CANADA'S FIRST NATIONS

European Contact

B. Map - Native-European Encounters Preserved in Native Oral Tradition and
European Written Narrative

Sub-Arctic: Chippewyan and Dene

The various peoples of the Sub-Arctic region had either relatively early or relatively late contact with Europeans, some as late as the twentieth century. Those bands that occupied territories in coastal regions were more likely to come into earlier contact. Athapaskans participated in the fur trade, and in the whaling and fishing industries. For the interior bands, sustained contact often did not occur until the nineteenth century.

Chippewyan Encounter with Europeans

Chippewyan oral history of their encounter with Europeans is recorded in Indian Legends of Canada. The narrative below is from the Chippewyan Bear clan, recorded in 1855.

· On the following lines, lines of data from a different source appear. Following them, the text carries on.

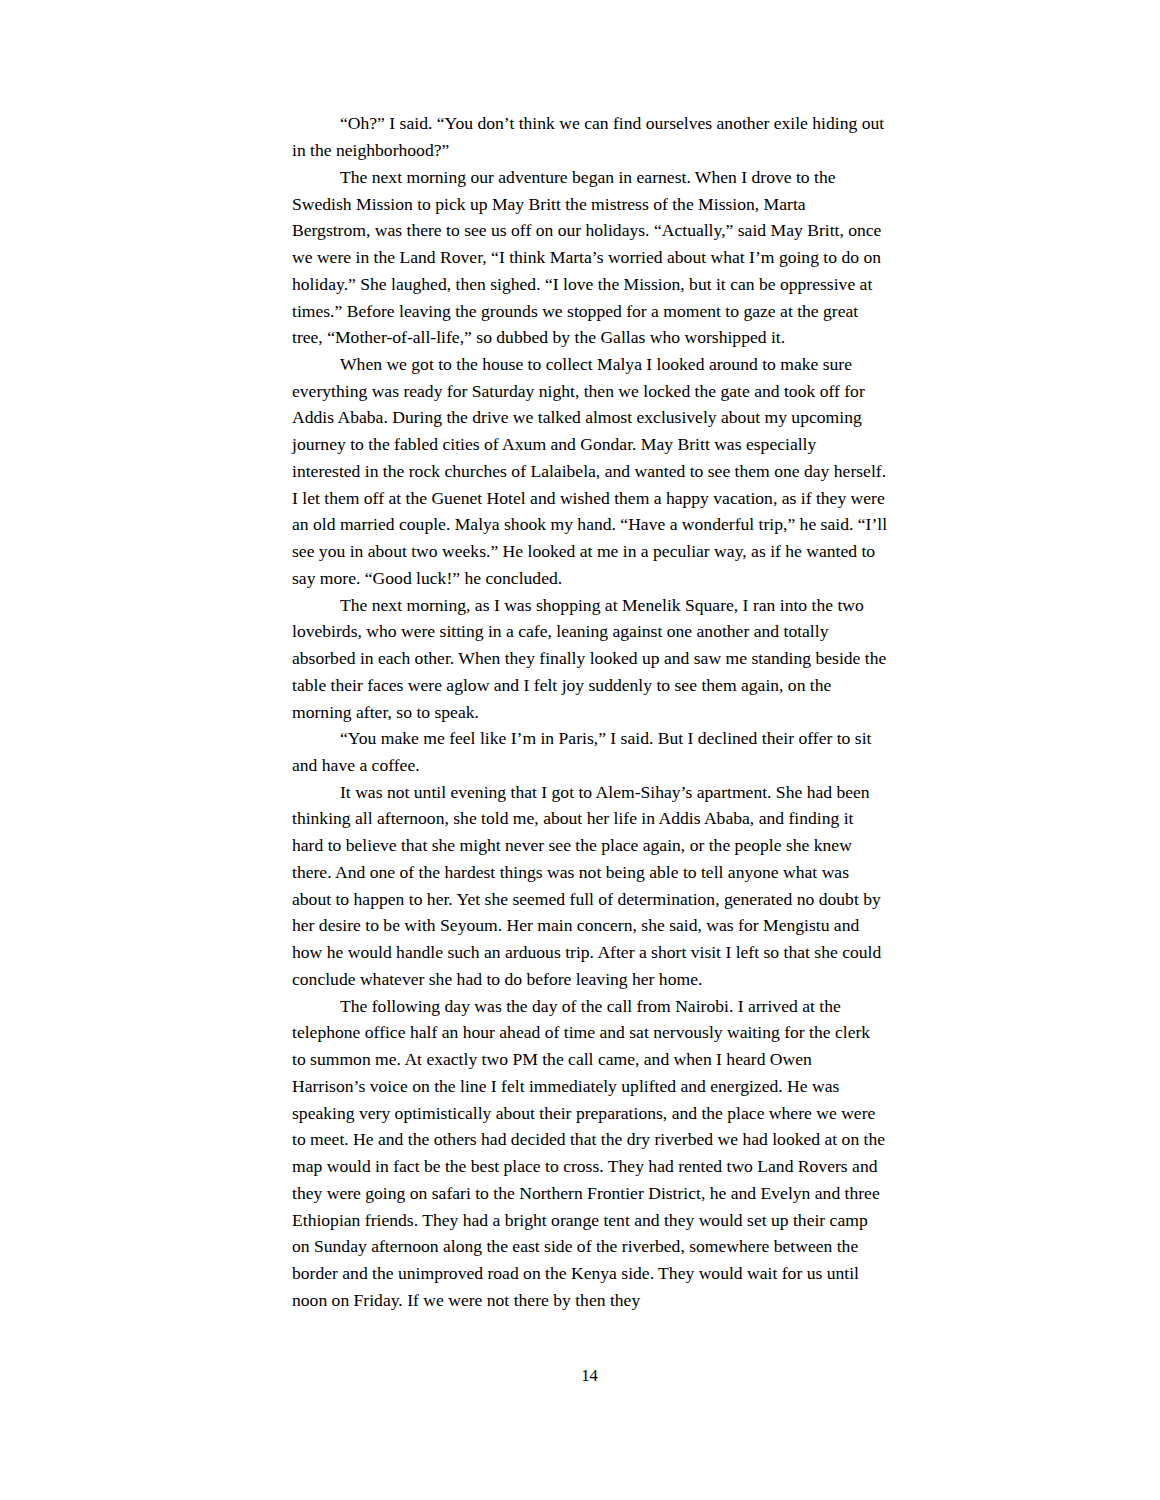“Oh?” I said. “You don’t think we can find ourselves another exile hiding out in the neighborhood?”
The next morning our adventure began in earnest. When I drove to the Swedish Mission to pick up May Britt the mistress of the Mission, Marta Bergstrom, was there to see us off on our holidays. “Actually,” said May Britt, once we were in the Land Rover, “I think Marta’s worried about what I’m going to do on holiday.” She laughed, then sighed. “I love the Mission, but it can be oppressive at times.” Before leaving the grounds we stopped for a moment to gaze at the great tree, “Mother-of-all-life,” so dubbed by the Gallas who worshipped it.
When we got to the house to collect Malya I looked around to make sure everything was ready for Saturday night, then we locked the gate and took off for Addis Ababa. During the drive we talked almost exclusively about my upcoming journey to the fabled cities of Axum and Gondar. May Britt was especially interested in the rock churches of Lalaibela, and wanted to see them one day herself. I let them off at the Guenet Hotel and wished them a happy vacation, as if they were an old married couple. Malya shook my hand. “Have a wonderful trip,” he said. “I’ll see you in about two weeks.” He looked at me in a peculiar way, as if he wanted to say more. “Good luck!” he concluded.
The next morning, as I was shopping at Menelik Square, I ran into the two lovebirds, who were sitting in a cafe, leaning against one another and totally absorbed in each other. When they finally looked up and saw me standing beside the table their faces were aglow and I felt joy suddenly to see them again, on the morning after, so to speak.
“You make me feel like I’m in Paris,” I said. But I declined their offer to sit and have a coffee.
It was not until evening that I got to Alem-Sihay’s apartment. She had been thinking all afternoon, she told me, about her life in Addis Ababa, and finding it hard to believe that she might never see the place again, or the people she knew there. And one of the hardest things was not being able to tell anyone what was about to happen to her. Yet she seemed full of determination, generated no doubt by her desire to be with Seyoum. Her main concern, she said, was for Mengistu and how he would handle such an arduous trip. After a short visit I left so that she could conclude whatever she had to do before leaving her home.
The following day was the day of the call from Nairobi. I arrived at the telephone office half an hour ahead of time and sat nervously waiting for the clerk to summon me. At exactly two PM the call came, and when I heard Owen Harrison’s voice on the line I felt immediately uplifted and energized. He was speaking very optimistically about their preparations, and the place where we were to meet. He and the others had decided that the dry riverbed we had looked at on the map would in fact be the best place to cross. They had rented two Land Rovers and they were going on safari to the Northern Frontier District, he and Evelyn and three Ethiopian friends. They had a bright orange tent and they would set up their camp on Sunday afternoon along the east side of the riverbed, somewhere between the border and the unimproved road on the Kenya side. They would wait for us until noon on Friday. If we were not there by then they
14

A prophet had a dream which caused him to fast, take sweat baths and isolate himself from the rest of his people. The strictness of his penance was so cruel that people began to question him about the nature of his dream. They wondered if it warned of impending war, famine or severe weather to cause him to react so violently. The prophet only spoke of his dream when he was able to grasp its significance within his own mind. "Men of strange appearance come across the great water" he said. They come in large wooden canoes that fly with the white wings of a bird. The men have white skin like snow and hair grows on their faces. These men carry sharp knives and black sticks which they point at birds and kill instantly with a great bang. The prophet spoke of his dream and perplexed the people of his tribe. Each Chief agreed to send messengers to seek these strange men. A fleet of canoes was sent out to find the white men. The messengers traveled the waters for many days until they sighted a clearing where the largest trees were cut down. They landed the canoes and examined the stumps. A beaver was not capable of felling such large trees nor were the Chippewyan stone axes. The messengers believed the long sharp knives of the white man must have caused the trees to fall. White men must be near. They searched the river's edge until they located the white men's camp. Everything the Chippewyan prophet told them about the foreigners was true. The messengers traded with the white men and returned to their village with brightly coloured cloth and sharp knives. The cloth was shredded so each person would receive a piece. A tradition existed among the Chippewan to attach scalps to long poles and pass them on to other tribes as a measure of success and triumph. They attached splinters of wood cut by the sharp knives and strips of the cloth to show the other tribes the success they had trading with the white men. These poles with the strange new articles were passed from tribe to tribe until all of the tribes around Lake Superior knew of the white men.

European Encounters with Sub-Arctic Natives

Alexander Mackenzie was seeking an overland route to the Northwest Passage during his 1789 expedition into the Sub-Arctic region. In 1793 he succeeded as the first European to cross North America by land. Mackenzie, like many other explorers, published an account of his travels. Unfortunately, original journals were often discarded when the final edit of a published book was complete. These books are full of adventures and, at times, exaggerated chronicles of what actually occurred.

Dene

The Sub-Arctic groups or Dene include the Chippewyan, Beaver, Slavey, as well as the Tsuu T'ina (Sarcee) who moved out onto the Plains. They participated in a trading economy that capitalised on the extensive waterways and abundant large and small game of the boreal forest. Caribou was the primary form of sustenance for the Sub-Arctic peoples.

Chippewyan and Dene were Sub-Arctic groups that inhabited regions north and west of the Churchill River system. They did not trade directly with Europeans until the 1780s and 1790s. The Hudson's Bay Company and the North West Company had established posts in the Lake Athabasca region, and in 1788, Peter Pond built Fort Chippewyan for the North West Company. By 1805, there were trading forts at Peace River, Dunvegan, Fort McMurray, and Fort St. John. The Chippewyan were the first Athapaskans to trade with the Hudson's Bay Company. The Athapaskans took advantage of competition between the Hudson's Bay Company and the North West Company; they bartered for higher prices and choose from a great number of posts. There is also evidence that Native traders avoided bad debts by taking their furs to rival posts. The Chippewyan acted as middlemen between Fort Churchill and trappers from the western territories. Within Chippewyan bands, trade positions differed. Traders were placed within a hierarchy according to location of individual territories and their vicinity to the fur trade posts.

The 1782 expansion of the North West Company into the Sub-Arctic gave the Dene direct access to European trade. Through the seventeenth and eighteenth centuries, the Dene retained their culture and seasonal lifeways. They continued to follow the annual migration route of the caribou, and they hunted moose, bear, and beaver, and they fished. However, their seasonal migrations also included trips to the trading posts.

The Hudson's Bay Company held a trade monopoly in the Sub-Arctic region since its merger with the North West Company, from 1821 to the 1860s. Over this period the Athapaskans gradually became more and more dependent upon European goods and food, and as the fur trade began to decline the band was subject to heavy debts. The region was over-hunted and over-trapped. Hunting territories were defended and the period is characterised by conflict amongst the Athapaskan bands.